The House of Representatives is once again attempting another effort to repeal the ACA. The effort is a result of the White House push to try and get a vote before the President had reached the informal judgement date of 100 days in office.

The vote could still take place this week if Speaker Paul Ryan is sure he has enough Republican votes.  They can afford to lose approximately 20 votes (depending on how many members are present and voting). The vote on the America Health Care Act (AHCA) would now include a package of amendments to the last bill.

The modifications were negotiated by House Freedom Caucus Chairman Mark Meadows (R-NC) and Tuesday Group Co-Chair Tom MacArthur (R-NJ) who took it upon themselves to unofficially represent members of the Freedom Caucus and the less conservative Tuesday Group.

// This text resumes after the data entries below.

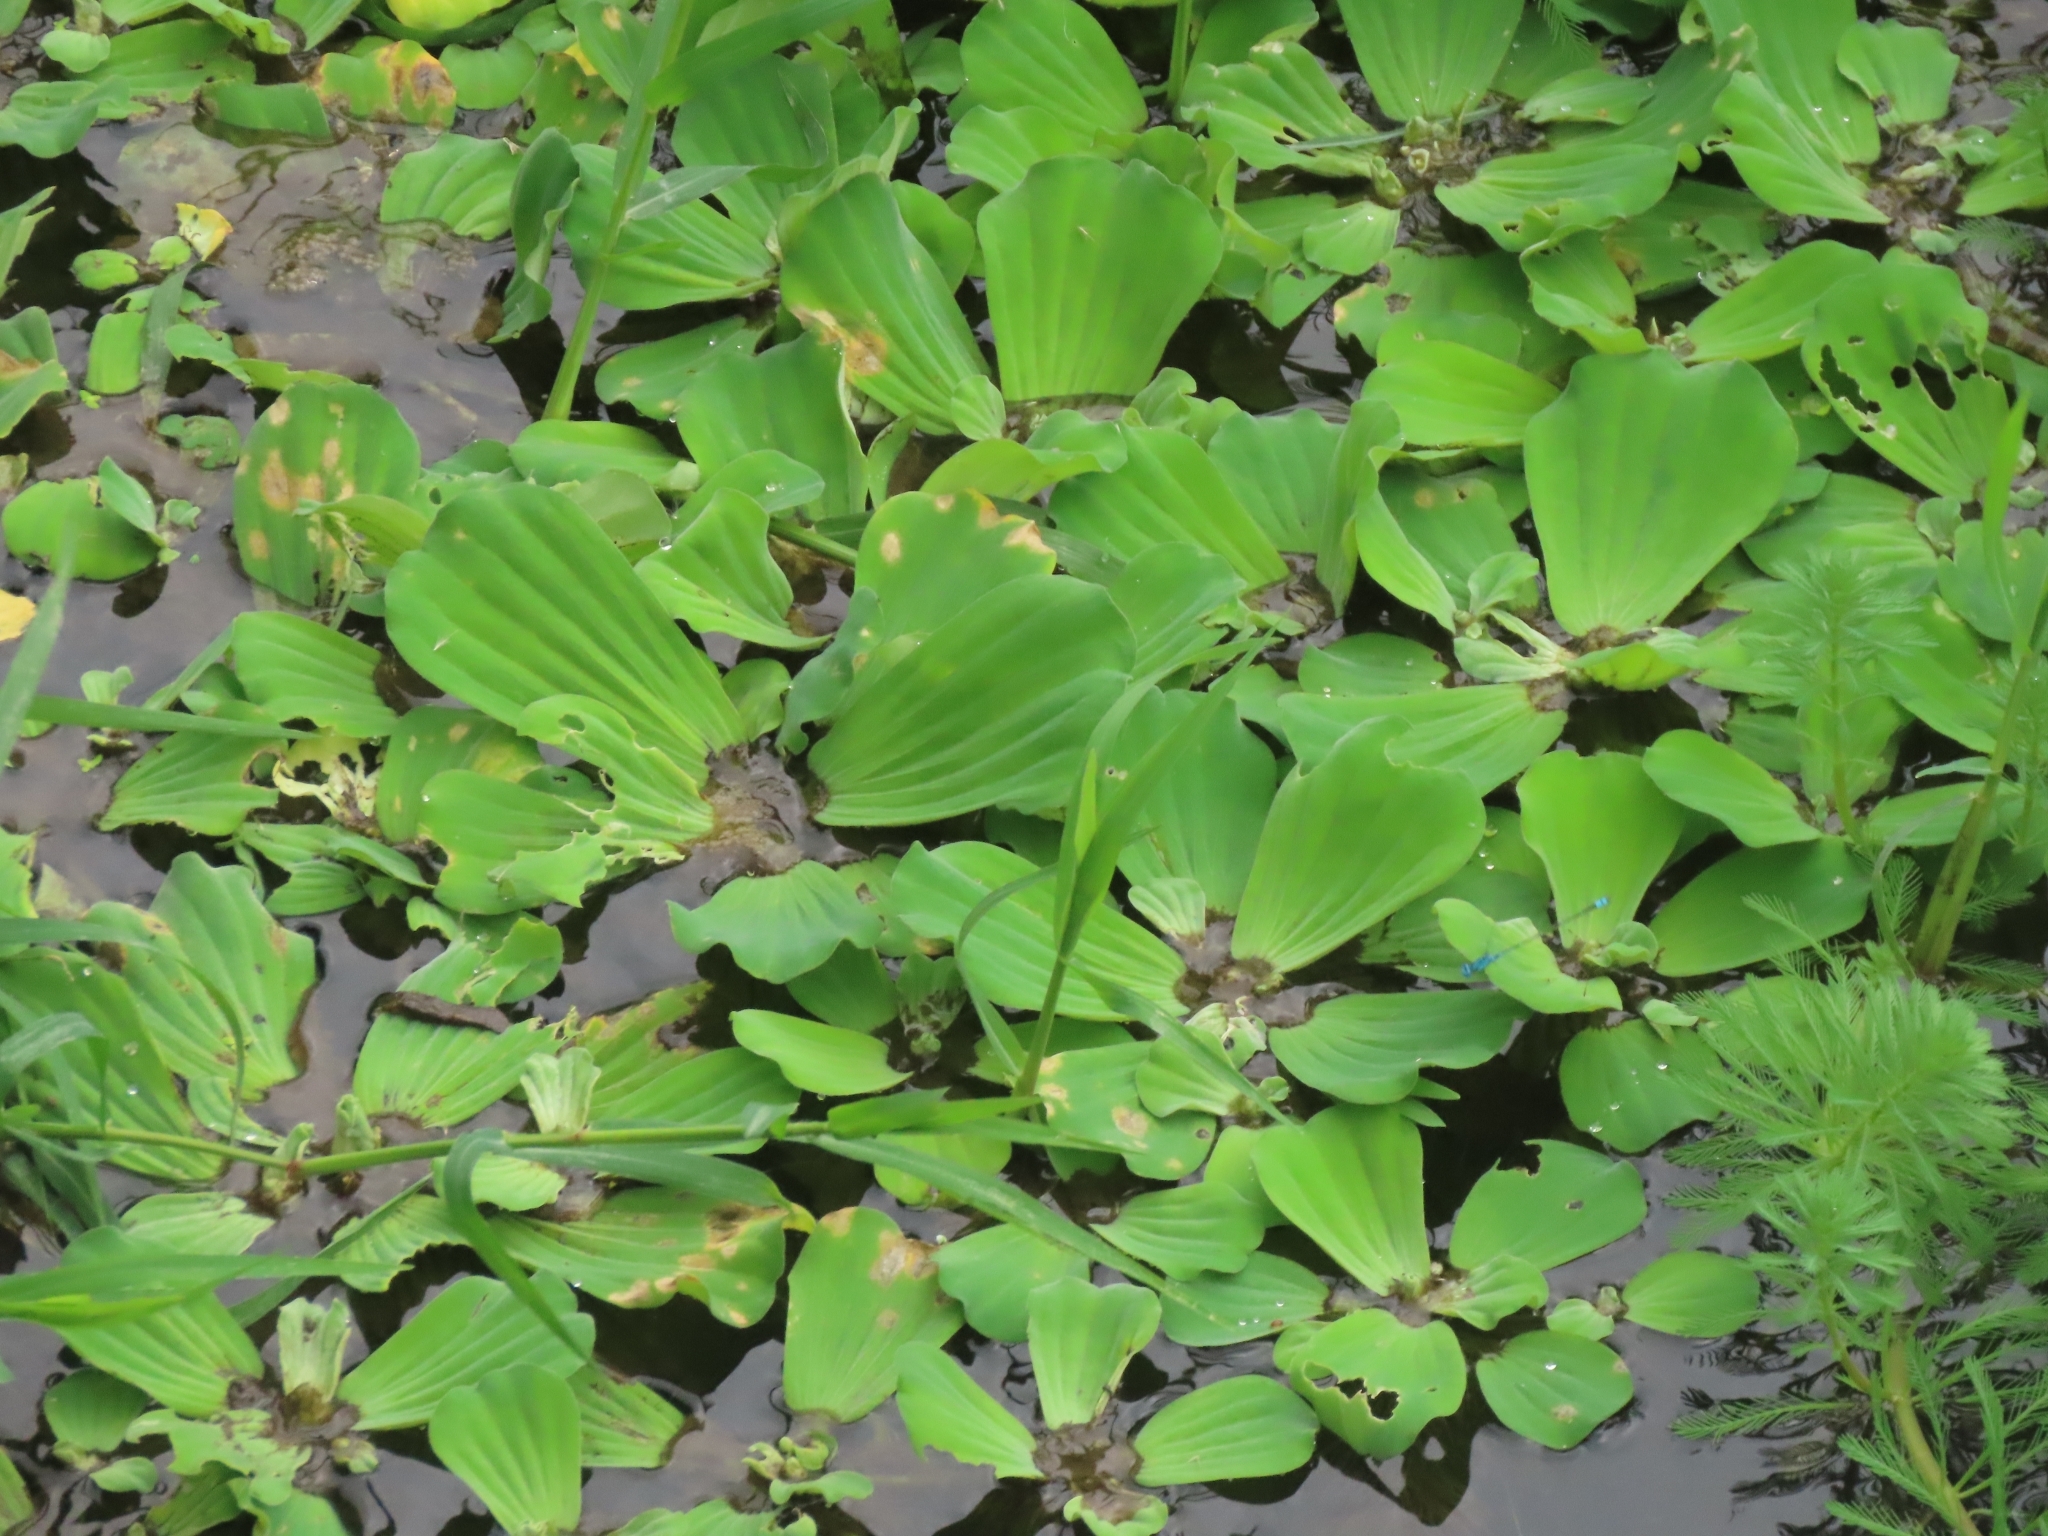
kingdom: Plantae
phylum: Tracheophyta
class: Liliopsida
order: Alismatales
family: Araceae
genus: Pistia
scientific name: Pistia stratiotes
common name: Water lettuce
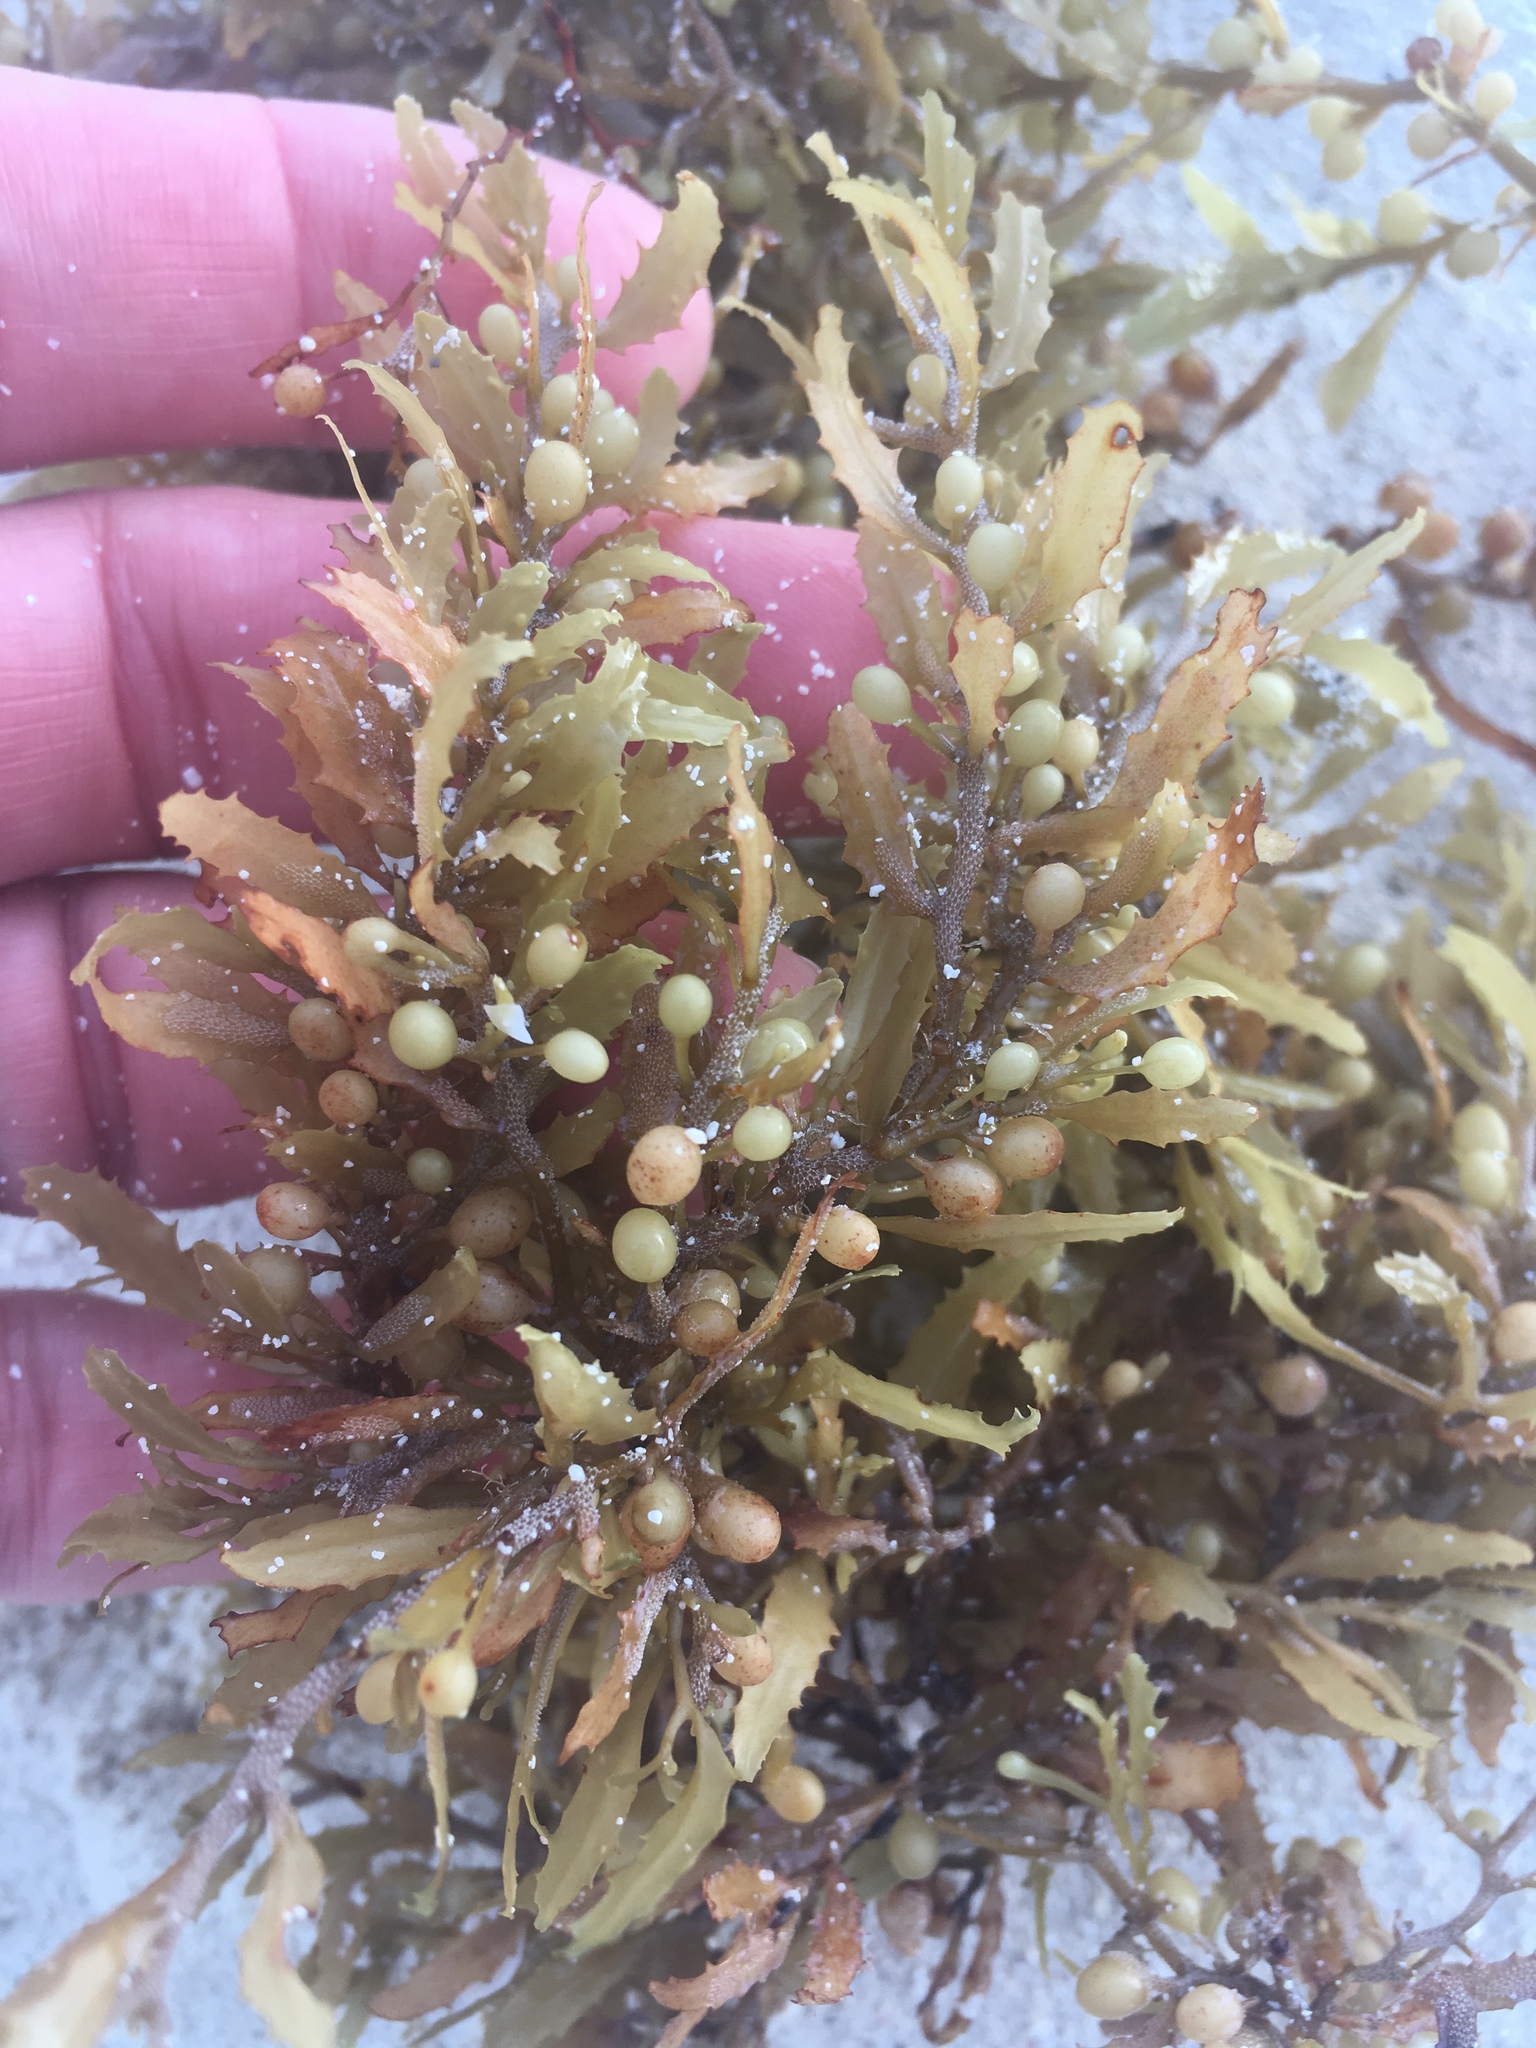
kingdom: Chromista
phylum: Ochrophyta
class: Phaeophyceae
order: Fucales
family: Sargassaceae
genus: Sargassum
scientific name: Sargassum fluitans
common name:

Both Republican caucuses are loosely formed without a formal membership and in fact their exact numbers have not been detailed.  It is also clear that the negotiations did not result in unanimity by either group although the Freedom Caucus did endorse the latest product.

An eight-page amendment to the AHCA, allows states to opt out of ACA requirements on essential health benefits, community rating requirements and how much older Americans are charged for coverage.  To receive a waiver of the law through HHS states would indicate that their efforts would: reduce average premiums for coverage; increase enrollment; stabilize the market; stabilize premiums for individuals with pre-existing conditions; or increase the choice of health plans.  Based on the waiver, states also would have to set up a high-risk pool, presumably to push back on criticisms that the Majority-party plan would harm the sickest patients.

The threat to coverage and patient protection is that the waivers could accomplish some goals such as expanded markets and lower premiums by reducing requirements and standards on insurers and policy coverage and in the end leave a patient more vulnerable.

States could opt out of the essential benefits package that include maternity coverage, emergency room services, mental health and substance use coverage.  It also allows states to opt out of the community rating protections which limit insurance policies from charging patients with certain health and pre-existing condition more for their coverage.

Beyond the waivers for states the legislation still includes the same repeal parts and it still cuts Medicaid by nearly $900 billion.  CBO has not reviewed the bill for an updated budget score or analysis of what it would do to the 24 million that would lose coverage under the original bill.  They also do not expect to have a new budget score this week.

CWLA continues to oppose the bill even with the changes and by week’s end it was clear that the Republicans had not yet flipped enough votes despite the endorsement of the Freedom Caucus.  It was reported that outside conservative groups had been applying pressure to get a bill passed.  It is also believed that certain members, including Congressman Rodney Frelinghuysen (R-NJ), was feeling the heat as the Chair of the House Appropriations Committee.  His earlier opposition as a Republican chairman was viewed as a signal to other Republicans that they could oppose the measure in the last attempted vote.  He has been publicly listed by news organizations as “leaning yes”.

The House will be out for a week after Friday so they have five more days to get it done before the next budget debate starts.